The Ablative Fractional Laser (AFL) is a wounding laser, which delivers micro fractional columns of laser light to the top layers of the skin. This treatment works by creating thousands of microscopic areas, through heat, where the top layer of the skin is ablated (removed). These tiny areas of damage are surrounded by untreated skin, this allows healing of the skin. Traditional ablative laser resurfacing can take on average up to three weeks to heal. Types of ablative treatments include the carbon dioxide (CO2) laser and the erbium laser. AFL is performed under local anaesthesia.
Main improvements to the scar (even after one session):
- Improved pigmentation (discoloration)
- Improved vascularity
- Improved pliability
- Reduced height
Fractionated CO2 laser technology allows doctors to resurface patients with less complications than with the non-fractionated ablative laser treatment. Unfortunately, adverse effects can still occur even with the best technology and medical care:
- Redness, mild swelling, itching and scabbing. After AFL resurfacing the skin is red, swollen and itchy.
- Redness: the degree of redness is related to how deep the resurfacing was. Redness can be intense and may last for 4-8 days. AFL treatment may aggravate a previously existing skin condition, such as rosacea which can contribute to redness.
- Swelling usually disappears in a week or two after the procedure
- Itching is mainly due to dry skin, crust formation and irritation caused by the laser.
- Acne. Applying thick creams and dressings to your face after treatment can worsen acne or cause you to temporarily develop tiny white bumps (milia) on the treated skin.
- Infection. Ablative laser resurfacing can lead to a bacterial, viral, or fungal infection. The most common infection is a flare-up of the herpes virus (only if you already had a history of the herpes virus).
- Dyschromia. Ablative laser resurfacing can cause treated skin to become darker than normal (hyperpigmentation) or lighter than normal (hypopigmentation). Hyperpigmentation after laser is more common in people who have darker skin. Topical retinoic acid or glycolic acid can help treat hyperpigmentation after the treated area is healed. Use of sunscreen during the healing process is important.
- Scarring. With AFL resurfacing there is a slight risk of scarring.
- Turning of the eyelid (ectropion). Rarely, ablative laser resurfacing near the lower eyelid can cause the lower eyelid to turn out and expose the inner surface of the lid. Surgery is needed to correct ectropion.
Before laser resurfacing, you may need to take medication to prevent complications, for example if you have a history of herpes infections around your mouth, your doctor will prescribe an antiviral medication before and after treatment for prevention. Your doctor might also prescribe an oral antibiotic to help prevent a bacterial infection. Your doctor might recommend that you use a topical retinoid on your skin for four weeks before having AFL resurfacing.It’s important to avoid unprotected sun exposure before and after treatments. Too much sun exposure up to two months before the procedure and 1 year after can cause permanent irregular pigmentation (usually darker pigment) in the treated areas.
After AFL resurfacing, treated skin will be raw, swollen, and itchy.

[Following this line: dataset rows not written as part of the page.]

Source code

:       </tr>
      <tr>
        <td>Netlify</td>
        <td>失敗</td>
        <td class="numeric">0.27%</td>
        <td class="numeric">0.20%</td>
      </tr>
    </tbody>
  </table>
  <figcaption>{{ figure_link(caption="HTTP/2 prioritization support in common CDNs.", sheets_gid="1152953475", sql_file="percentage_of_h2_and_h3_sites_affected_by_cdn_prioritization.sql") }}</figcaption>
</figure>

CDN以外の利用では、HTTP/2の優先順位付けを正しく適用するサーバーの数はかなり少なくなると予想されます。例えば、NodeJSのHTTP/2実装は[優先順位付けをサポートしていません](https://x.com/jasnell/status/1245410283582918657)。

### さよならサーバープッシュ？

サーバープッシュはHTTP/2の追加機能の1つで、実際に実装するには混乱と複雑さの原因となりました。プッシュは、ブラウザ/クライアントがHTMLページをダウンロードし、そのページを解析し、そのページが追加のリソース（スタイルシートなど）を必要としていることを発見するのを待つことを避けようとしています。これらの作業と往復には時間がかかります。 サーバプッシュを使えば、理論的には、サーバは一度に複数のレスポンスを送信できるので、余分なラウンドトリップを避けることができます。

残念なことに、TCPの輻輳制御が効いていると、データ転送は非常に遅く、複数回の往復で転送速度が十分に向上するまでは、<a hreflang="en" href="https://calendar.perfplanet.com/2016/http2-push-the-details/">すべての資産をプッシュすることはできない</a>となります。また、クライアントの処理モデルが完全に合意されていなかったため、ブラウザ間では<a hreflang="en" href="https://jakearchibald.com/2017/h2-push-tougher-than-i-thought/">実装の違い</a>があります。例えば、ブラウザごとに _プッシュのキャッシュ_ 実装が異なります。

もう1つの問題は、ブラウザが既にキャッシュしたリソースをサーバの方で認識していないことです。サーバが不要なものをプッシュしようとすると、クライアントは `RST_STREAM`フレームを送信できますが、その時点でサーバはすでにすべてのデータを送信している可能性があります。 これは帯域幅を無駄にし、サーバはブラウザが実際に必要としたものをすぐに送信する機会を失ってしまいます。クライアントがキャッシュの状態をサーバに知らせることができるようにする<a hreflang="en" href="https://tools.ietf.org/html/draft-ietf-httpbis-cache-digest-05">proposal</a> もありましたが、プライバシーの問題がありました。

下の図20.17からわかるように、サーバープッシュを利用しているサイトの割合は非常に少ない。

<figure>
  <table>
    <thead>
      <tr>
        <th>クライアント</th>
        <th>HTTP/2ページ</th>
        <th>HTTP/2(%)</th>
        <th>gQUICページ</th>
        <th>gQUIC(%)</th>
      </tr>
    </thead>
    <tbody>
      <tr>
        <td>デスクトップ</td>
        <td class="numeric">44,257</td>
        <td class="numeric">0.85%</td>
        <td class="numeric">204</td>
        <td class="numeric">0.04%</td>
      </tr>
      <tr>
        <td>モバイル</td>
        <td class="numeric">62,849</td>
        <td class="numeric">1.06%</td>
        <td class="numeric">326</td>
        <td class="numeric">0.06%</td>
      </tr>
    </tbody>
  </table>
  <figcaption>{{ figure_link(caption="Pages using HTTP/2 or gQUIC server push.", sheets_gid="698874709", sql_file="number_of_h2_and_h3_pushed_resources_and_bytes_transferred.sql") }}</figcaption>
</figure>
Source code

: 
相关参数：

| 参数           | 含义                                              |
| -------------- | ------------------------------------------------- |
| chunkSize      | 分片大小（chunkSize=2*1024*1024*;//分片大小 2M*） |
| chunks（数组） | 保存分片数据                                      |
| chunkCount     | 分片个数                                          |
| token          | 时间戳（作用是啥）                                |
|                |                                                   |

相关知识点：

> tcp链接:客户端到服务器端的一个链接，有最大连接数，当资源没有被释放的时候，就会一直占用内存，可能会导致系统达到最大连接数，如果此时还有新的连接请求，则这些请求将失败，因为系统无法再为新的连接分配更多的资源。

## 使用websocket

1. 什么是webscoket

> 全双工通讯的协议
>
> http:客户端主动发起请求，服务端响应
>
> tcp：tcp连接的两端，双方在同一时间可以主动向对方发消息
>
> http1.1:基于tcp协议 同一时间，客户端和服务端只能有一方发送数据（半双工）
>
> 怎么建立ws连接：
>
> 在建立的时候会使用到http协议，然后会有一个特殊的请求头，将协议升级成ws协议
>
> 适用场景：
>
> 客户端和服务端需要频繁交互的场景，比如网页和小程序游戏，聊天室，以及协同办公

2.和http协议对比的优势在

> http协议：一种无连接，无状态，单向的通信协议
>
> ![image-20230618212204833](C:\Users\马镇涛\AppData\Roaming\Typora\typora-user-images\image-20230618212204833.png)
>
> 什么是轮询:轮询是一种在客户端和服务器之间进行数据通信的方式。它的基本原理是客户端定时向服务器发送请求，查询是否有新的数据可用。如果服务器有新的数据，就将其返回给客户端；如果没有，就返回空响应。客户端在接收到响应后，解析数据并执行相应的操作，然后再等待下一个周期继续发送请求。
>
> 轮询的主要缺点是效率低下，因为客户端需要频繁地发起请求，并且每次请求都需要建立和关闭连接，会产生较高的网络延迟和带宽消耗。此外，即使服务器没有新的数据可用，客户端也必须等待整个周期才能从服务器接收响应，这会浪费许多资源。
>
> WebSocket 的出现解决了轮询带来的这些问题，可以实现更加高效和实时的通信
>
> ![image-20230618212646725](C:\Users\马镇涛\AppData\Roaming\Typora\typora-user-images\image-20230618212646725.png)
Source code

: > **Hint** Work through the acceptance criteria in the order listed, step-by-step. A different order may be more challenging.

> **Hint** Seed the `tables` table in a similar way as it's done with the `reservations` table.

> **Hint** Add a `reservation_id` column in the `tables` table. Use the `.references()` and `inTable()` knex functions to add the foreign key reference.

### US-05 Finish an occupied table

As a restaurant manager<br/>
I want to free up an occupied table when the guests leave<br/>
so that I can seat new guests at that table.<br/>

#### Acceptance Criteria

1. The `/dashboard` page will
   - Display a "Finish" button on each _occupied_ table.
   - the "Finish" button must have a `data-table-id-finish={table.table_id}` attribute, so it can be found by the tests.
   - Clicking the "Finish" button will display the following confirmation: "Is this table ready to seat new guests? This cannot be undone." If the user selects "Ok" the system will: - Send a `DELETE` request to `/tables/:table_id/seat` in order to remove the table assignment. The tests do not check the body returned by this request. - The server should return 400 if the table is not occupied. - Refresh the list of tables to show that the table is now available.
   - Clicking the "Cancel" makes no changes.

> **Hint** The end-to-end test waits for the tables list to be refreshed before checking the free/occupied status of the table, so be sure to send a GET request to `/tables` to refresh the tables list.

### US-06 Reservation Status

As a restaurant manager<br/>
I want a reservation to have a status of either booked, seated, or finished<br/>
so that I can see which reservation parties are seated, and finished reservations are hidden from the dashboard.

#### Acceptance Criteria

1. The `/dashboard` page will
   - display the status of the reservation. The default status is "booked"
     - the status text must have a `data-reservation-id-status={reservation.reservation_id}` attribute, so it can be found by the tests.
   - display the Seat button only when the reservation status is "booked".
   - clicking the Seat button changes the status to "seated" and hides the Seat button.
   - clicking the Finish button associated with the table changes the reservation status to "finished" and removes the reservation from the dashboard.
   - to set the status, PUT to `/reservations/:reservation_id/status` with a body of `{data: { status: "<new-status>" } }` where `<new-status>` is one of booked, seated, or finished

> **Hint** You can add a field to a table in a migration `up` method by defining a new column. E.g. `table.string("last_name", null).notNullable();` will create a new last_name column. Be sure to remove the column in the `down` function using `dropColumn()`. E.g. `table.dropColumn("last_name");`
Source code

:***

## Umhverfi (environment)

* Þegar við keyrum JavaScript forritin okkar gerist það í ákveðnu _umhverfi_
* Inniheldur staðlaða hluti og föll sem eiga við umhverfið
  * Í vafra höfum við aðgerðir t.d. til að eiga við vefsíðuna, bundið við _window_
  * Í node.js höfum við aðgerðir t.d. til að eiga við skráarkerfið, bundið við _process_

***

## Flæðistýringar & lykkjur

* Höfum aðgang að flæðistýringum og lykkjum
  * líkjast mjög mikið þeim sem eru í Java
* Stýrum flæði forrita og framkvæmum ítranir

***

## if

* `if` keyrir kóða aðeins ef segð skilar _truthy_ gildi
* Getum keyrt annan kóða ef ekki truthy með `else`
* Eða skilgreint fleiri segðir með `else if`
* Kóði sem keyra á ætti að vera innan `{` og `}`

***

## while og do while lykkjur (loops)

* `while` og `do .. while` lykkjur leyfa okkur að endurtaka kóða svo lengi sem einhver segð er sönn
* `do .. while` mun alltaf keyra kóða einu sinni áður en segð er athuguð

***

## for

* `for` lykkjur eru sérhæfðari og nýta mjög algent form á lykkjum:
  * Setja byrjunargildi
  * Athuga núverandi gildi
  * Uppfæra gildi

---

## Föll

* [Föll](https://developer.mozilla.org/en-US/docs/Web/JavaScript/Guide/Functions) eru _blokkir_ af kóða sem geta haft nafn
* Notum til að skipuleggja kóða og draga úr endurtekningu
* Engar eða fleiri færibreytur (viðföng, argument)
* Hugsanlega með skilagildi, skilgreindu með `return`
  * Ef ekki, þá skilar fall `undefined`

Your doctor will often apply a thick ointment to the treated skin and may cover the area with an airtight and watertight dressing. Any pain can be managed with over-the-counter pain control and sometimes the application of ice packs can help. Your doctor will explain how to care for your skin. You may prefer to remain at home while the wounds heal. Once new skin completely heals, usually after one or two weeks depending on the depth of resurfacing and type of laser, you could use cosmetics to conceal any redness.
Discuss with your doctor how permanent your improvements are likely to be after treatment.